◆ To do
Exclude any images and output the remaining records exactly.

Transcribed page contents:
= = = = = = =

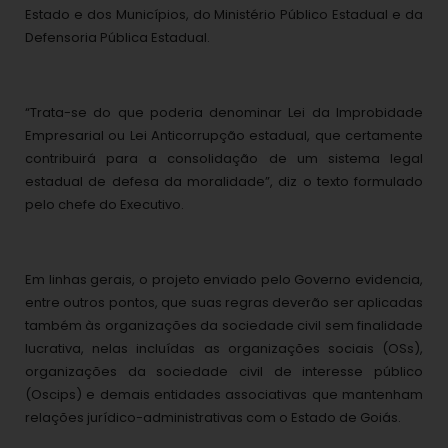
Estado e dos Municípios, do Ministério Público Estadual e da
Defensoria Pública Estadual.
“Trata-se do que poderia denominar Lei da Improbidade
Empresarial ou Lei Anticorrupção estadual, que certamente
contribuirá para a consolidação de um sistema legal
estadual de defesa da moralidade”, diz o texto formulado
pelo chefe do Executivo.
Em linhas gerais, o projeto enviado pelo Governo evidencia,
entre outros pontos, que suas regras deverão ser aplicadas
também às organizações da sociedade civil sem finalidade
lucrativa, nelas incluídas as organizações sociais (OSs),
organizações da sociedade civil de interesse público
(Oscips) e demais entidades associativas que mantenham
relações jurídico-administrativas com o Estado de Goiás.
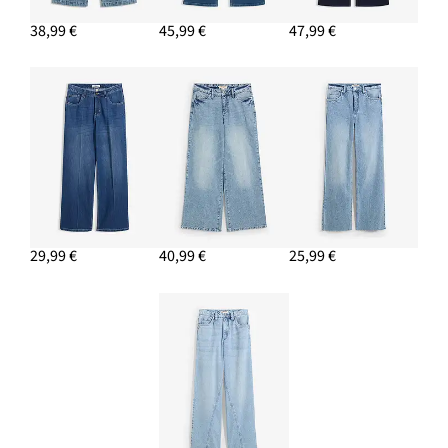
38,99 €
45,99 €
47,99 €
29,99 €
40,99 €
25,99 €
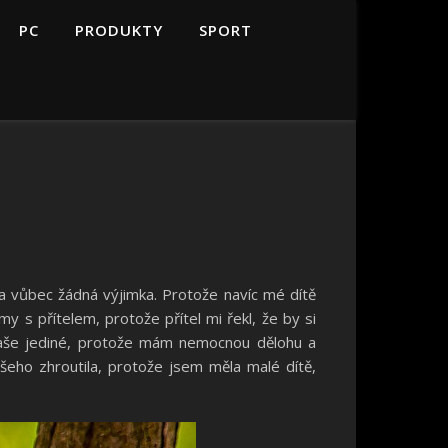
PC
PRODUKTY
SPORT
la vůbec žádná výjimka. Protože navíc mé dítě
y s přítelem, protože přítel mi řekl, že by si
 naše jediné, protože mám nemocnou dělohu a
šeho zhroutila, protože jsem měla malé dítě,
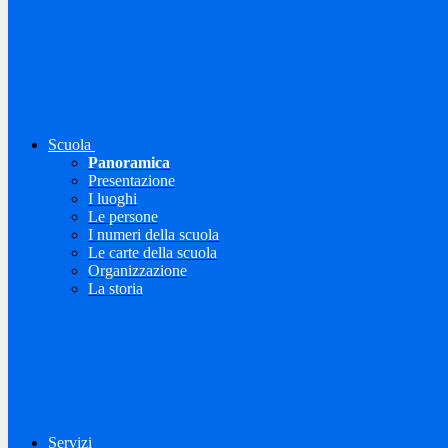
Scuola
Panoramica
Presentazione
I luoghi
Le persone
I numeri della scuola
Le carte della scuola
Organizzazione
La storia
Servizi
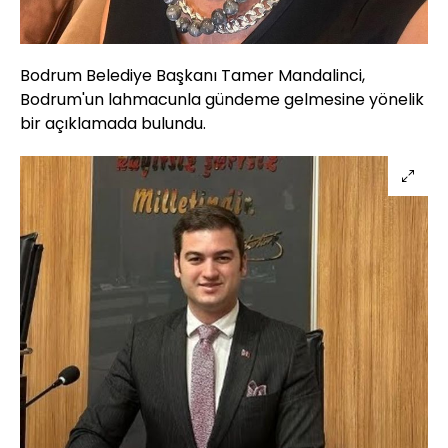
Bodrum Belediye Başkanı Tamer Mandalinci,
Bodrum'un lahmacunla gündeme gelmesine yönelik
bir açıklamada bulundu.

= = = = = = =

◆ Output for this task
Estado e dos Municípios, do Ministério Público Estadual e da
Defensoria Pública Estadual.
“Trata-se do que poderia denominar Lei da Improbidade
Empresarial ou Lei Anticorrupção estadual, que certamente
contribuirá para a consolidação de um sistema legal
estadual de defesa da moralidade”, diz o texto formulado
pelo chefe do Executivo.
Em linhas gerais, o projeto enviado pelo Governo evidencia,
entre outros pontos, que suas regras deverão ser aplicadas
também às organizações da sociedade civil sem finalidade
lucrativa, nelas incluídas as organizações sociais (OSs),
organizações da sociedade civil de interesse público
(Oscips) e demais entidades associativas que mantenham
relações jurídico-administrativas com o Estado de Goiás.
38,99 €
45,99 €
47,99 €
29,99 €
40,99 €
25,99 €
PC
PRODUKTY
SPORT
la vůbec žádná výjimka. Protože navíc mé dítě
y s přítelem, protože přítel mi řekl, že by si
 naše jediné, protože mám nemocnou dělohu a
šeho zhroutila, protože jsem měla malé dítě,
Scuola
Panoramica
Presentazione
I luoghi
Le persone
I numeri della scuola
Le carte della scuola
Organizzazione
La storia
Servizi
Bodrum Belediye Başkanı Tamer Mandalinci,
Bodrum'un lahmacunla gündeme gelmesine yönelik
bir açıklamada bulundu.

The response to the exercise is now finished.